My First Bible #5: Psalm 27:11


'...and lead me along a safe path.'  (Psalm 27:11)

On looking up this verse in the NIV, which is the version I tend to use today for my reading, I found that it is translated differently.   In contrast to the GNB, which talks about a safe path, the NIV describes a straight path.  Other translations use 'level'.   Here it is in its context (Psalm 27:11-12):

Teach me your way, Lord;
   lead me in a straight path
   because of my oppressors.
Do not turn me over to the desire of my foes,
   for false witnesses rise up against me,
   spouting malicious accusations.


And in the Good News Bible

Teach me, Lord, what you want me to do,
   and lead me along a safe path,
   because I have many enemies.
Don't abandon me to my enemies,
   who attack me with lies and threats.

There is certainly justification in the context for describing this path as 'safe'. David, who wrote this psalm, sets God's guidance along the right path in the context of threats from his enemies. David spent time being pursued by Saul, then King of Israel, who was consumed with jealousy and bitterness about David. David knew what it was to have his life in danger.

When we look at the Hebrew word being translated here, there are also undertones of safety. The word is mîšôr, pronounced 'mee-shore'. It's used to describe level, and often elevated ground - in the way we might use 'plateau' and 'plain'.  There also seems to be implications of stability - Psalm 26:12 says: My feet stand on level (mîšôr) ground; in the great congregation I will praise the LORD. When occupying a piece of land or travelling along, a high, flat place would certainly be a place of safety - with limited places for an enemy to hide and ambush.  Finally, the Hebrew word is also used figuratively, to denote justice (in the same way, today we might talk about levelling the playing field, or being a straight shooter).

What else might this straight, level and safe path feel like?  It is also a place of clarity.  When one is stuck in the valleys, or hemmed in by hills, it is hard to see where you are going.  Indeed, when Isaiah talks of "a voice calling in the wilderness" (Isaiah 40:3, which we find to be John the Baptist, and in which we see that Isaiah is speaking ultimately of the coming of Jesus, Mark 1:3), that voice goes on to say: Every valley shall be raised up, every mountain and hill made low; the rough ground shall become level, the rugged places a plain (mîšôr) (Isaiah 40:4).

When I highlighted this verse in my Good News Bible all those years ago, I wasn't being pursued by the armies of a jealous king or a political enemy like David was.  However, I was navigating all the confusions of teenage life, and mainly the confusions inside my own head.  As I journeyed through, on either side of me there were thoughts of self-loathing, self-destructive behaviour, and intrusive thoughts.  It was not only a 'straight' path I longed for (which, by itself, merely denotes one of moral purity), but a 'safe' path, as expressed in the GNB.  I was very unsure of where God was leading me, but by the time I was reading this, I was growing more certain that I could trust in God's promises, and that his sovereign plan was safe.  This Psalm prays into that promise.

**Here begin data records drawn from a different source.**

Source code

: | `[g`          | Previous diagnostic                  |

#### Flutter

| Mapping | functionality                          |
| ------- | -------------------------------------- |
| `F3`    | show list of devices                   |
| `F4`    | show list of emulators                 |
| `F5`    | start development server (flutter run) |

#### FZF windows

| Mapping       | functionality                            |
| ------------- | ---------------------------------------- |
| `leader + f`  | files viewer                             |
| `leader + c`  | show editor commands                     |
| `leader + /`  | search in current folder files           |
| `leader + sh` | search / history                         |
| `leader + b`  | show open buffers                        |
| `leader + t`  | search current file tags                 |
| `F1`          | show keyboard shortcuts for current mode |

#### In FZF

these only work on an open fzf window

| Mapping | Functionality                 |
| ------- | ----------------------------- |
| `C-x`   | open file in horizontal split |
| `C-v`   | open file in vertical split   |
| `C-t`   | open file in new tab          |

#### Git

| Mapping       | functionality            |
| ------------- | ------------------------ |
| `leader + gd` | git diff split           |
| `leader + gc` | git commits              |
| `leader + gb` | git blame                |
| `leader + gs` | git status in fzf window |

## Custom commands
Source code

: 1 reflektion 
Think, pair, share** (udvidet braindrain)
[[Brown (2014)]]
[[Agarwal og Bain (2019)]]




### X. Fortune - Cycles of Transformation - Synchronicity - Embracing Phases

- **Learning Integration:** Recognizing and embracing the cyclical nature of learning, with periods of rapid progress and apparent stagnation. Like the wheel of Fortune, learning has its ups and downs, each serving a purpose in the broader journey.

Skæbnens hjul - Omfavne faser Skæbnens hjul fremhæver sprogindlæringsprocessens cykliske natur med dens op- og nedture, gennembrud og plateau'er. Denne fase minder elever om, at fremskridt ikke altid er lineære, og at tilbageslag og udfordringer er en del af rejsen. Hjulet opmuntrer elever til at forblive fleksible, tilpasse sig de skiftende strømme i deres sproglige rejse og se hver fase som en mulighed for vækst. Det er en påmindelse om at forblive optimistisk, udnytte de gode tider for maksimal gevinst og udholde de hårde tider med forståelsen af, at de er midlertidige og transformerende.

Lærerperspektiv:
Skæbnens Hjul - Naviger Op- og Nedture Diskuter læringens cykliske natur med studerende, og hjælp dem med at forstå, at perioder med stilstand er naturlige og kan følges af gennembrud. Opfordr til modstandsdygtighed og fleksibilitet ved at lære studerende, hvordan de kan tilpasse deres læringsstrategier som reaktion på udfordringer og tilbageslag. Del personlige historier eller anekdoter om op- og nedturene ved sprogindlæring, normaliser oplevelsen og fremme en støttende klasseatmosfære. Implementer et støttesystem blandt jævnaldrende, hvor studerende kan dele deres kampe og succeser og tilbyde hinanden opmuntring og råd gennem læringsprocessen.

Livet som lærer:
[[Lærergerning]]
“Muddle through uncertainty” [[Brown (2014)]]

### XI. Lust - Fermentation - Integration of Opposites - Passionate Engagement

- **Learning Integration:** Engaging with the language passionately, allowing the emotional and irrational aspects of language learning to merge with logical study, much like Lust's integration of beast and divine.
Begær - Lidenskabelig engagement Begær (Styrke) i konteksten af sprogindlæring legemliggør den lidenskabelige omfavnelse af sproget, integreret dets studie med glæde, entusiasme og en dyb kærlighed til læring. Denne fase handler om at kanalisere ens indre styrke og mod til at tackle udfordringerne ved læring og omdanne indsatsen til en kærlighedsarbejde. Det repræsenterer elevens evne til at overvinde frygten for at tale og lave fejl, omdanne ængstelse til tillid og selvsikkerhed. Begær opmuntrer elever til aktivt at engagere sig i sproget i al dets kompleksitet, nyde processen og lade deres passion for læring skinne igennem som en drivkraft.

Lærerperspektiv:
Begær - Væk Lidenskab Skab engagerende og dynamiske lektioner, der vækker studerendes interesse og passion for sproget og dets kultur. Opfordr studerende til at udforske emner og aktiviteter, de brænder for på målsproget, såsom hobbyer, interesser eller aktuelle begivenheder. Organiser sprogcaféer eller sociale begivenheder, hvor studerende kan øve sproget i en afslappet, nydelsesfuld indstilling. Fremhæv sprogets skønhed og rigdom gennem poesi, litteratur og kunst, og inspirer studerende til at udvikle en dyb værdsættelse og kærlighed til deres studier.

However, I can also reflect that the answer to this prayer is not always a 'yes' in every sense of the word.  We all long to be along a mîšôr path - on the plateau where we can see where we're going, where the ground is easy to traverse, where it's easy to see when enemies (or temptations, or any other dangers) are likely to attack and can head them off before they get there.   However, David knows this was not always his experience, as he writes so famously: even though I walk through the valley of the shadow of death, I will fear no evil.  For you are with me, your rod and your staff, they comfort me (Psalm 23:4).  I've often been told that the valley of in David's image would have been a narrow one where the sheep had to walk single-file behind the shepherd: they could not see where they were going and there would be no-where to run if danger came.  But nonetheless, they were still safe, and not alone, because they had their shepherd with them.  The comfort of the 'rod and staff', I'm told, would have been from the shepherd banging them against the sides of the valley so that they sheep could hear and follow.  Even when the path is not mîšôr, God is with us, and we are safe.

But we can, and should, still pray for those mîšôr moments: those times when we feel on top of the world, when we get a glimpse of our destination.  God gives us those times when we need them, to strengthen us for the valley moments, and whatever the path looks like, he is with us, and it is safe.




The summer I was 17 years old I read my Bible cover to cover for the first time.  I was captivated and completed the whole thing in 4 months.  Although I clearly read it at quite a pace, I still jotted down passages that sprang out to me in my still relatively new faith.  I still have that Bible, and the scraps of paper are still there, bookmarking each verse.  So I decided to go through, 18 years later, and visit each of them.  They are from the Good News Bible.